*Source records:*
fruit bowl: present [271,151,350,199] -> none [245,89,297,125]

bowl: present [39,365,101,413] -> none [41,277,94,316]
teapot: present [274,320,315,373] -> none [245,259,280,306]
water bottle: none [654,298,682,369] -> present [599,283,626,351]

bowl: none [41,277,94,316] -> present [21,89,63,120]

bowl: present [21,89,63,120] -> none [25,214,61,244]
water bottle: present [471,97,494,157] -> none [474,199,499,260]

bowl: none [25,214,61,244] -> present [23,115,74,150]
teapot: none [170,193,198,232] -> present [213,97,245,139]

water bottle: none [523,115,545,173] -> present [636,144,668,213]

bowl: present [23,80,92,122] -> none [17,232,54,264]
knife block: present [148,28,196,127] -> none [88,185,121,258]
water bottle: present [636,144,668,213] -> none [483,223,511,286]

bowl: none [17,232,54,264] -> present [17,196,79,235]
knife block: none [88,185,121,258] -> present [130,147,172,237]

*What is expected:* The answer must consist of every line above that holds the string "knife", copied exactly.

*Reply:*
knife block: present [148,28,196,127] -> none [88,185,121,258]
knife block: none [88,185,121,258] -> present [130,147,172,237]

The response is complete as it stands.